Met de map en het tijdschema in handen was het nog flink puzzelen: ga je voor de gevestigde namen op de Main Stage en Marquee, de hardere rock’n’rollvarianten in The Shelter, dansjes in de Dance Hall, of het nieuwe talent in de Club of de Lift? Ontdekken, dat is waar het op Pukkelpop al jaar en dag om draait en wat ook dit jaar genoeg te doen viel.


DONDERDAG 18-08-16

Met een programmering zo vol als deze is tijd per definitie je grootste vijand. Voor mij begint de donderdag rustig met Gavin James in de Marquee. Deze singer-songwriter had in 2014 een hitje met ‘The Book Of Love’, maar laat hier zien dat dit nummer lang niet zijn sterke kanten benadrukt. Met zijn aangename stem en storytelling qualities, maar vooral met een grote lach, doet zijn cover van ‘Wonderful World’ velen een plezier.

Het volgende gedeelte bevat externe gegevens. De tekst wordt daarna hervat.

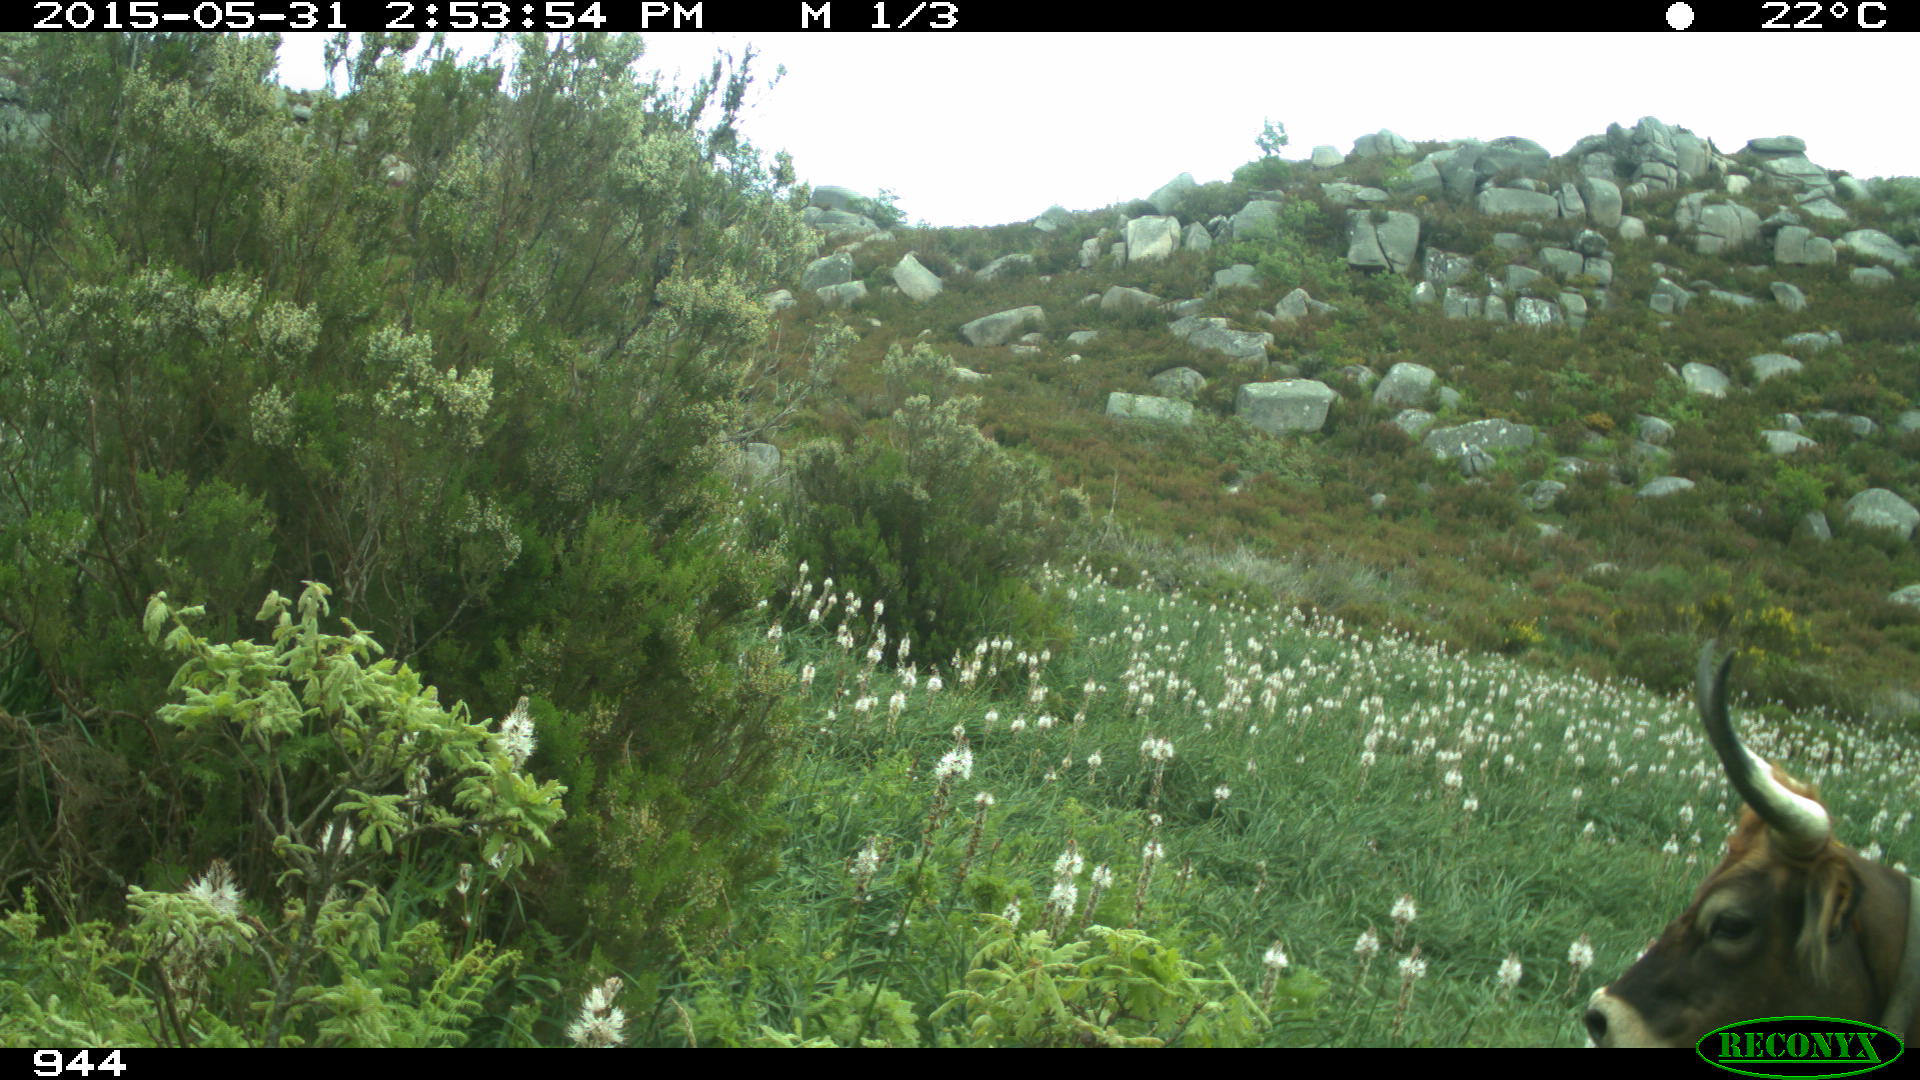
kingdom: Animalia
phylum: Chordata
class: Mammalia
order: Artiodactyla
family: Bovidae
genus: Bos
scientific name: Bos taurus
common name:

Maar op Pukkelpop kan alles, dus is het direct door naar The Shelter, waar het jonge viertal Beach Slang uit de VS lekker in het gehoor liggende, angsty punk rock speelt. Live hebben de vocalen net een ruiger rauw randje dan verwacht, wat ons het statische optreden van de heren doet vergeven. We kunnen zeker uitkijken naar de opvolger van debuutalbum “The Things We Do to Find People Who Feel Like Us”,  wat eind september uit gaat komen. Zo rauw als Beach Slang, zo gelikt klinken de heren van Half Moon Run op de Marquee. De verschillende stemmen lijken perfect op elkaar afgestemd en laten je wegdromen van de zonnige festivalweide. Maar terug in The Shelter, toch wel mijn persoonlijke favoriet, kunnen we genieten van een fantastische sfeer en catchy indie pop punk bij The Front Bottoms. De jongens zijn relaxed, het publiek zingt en klapt enthousiast mee: een ongeëvenaarde succesformule.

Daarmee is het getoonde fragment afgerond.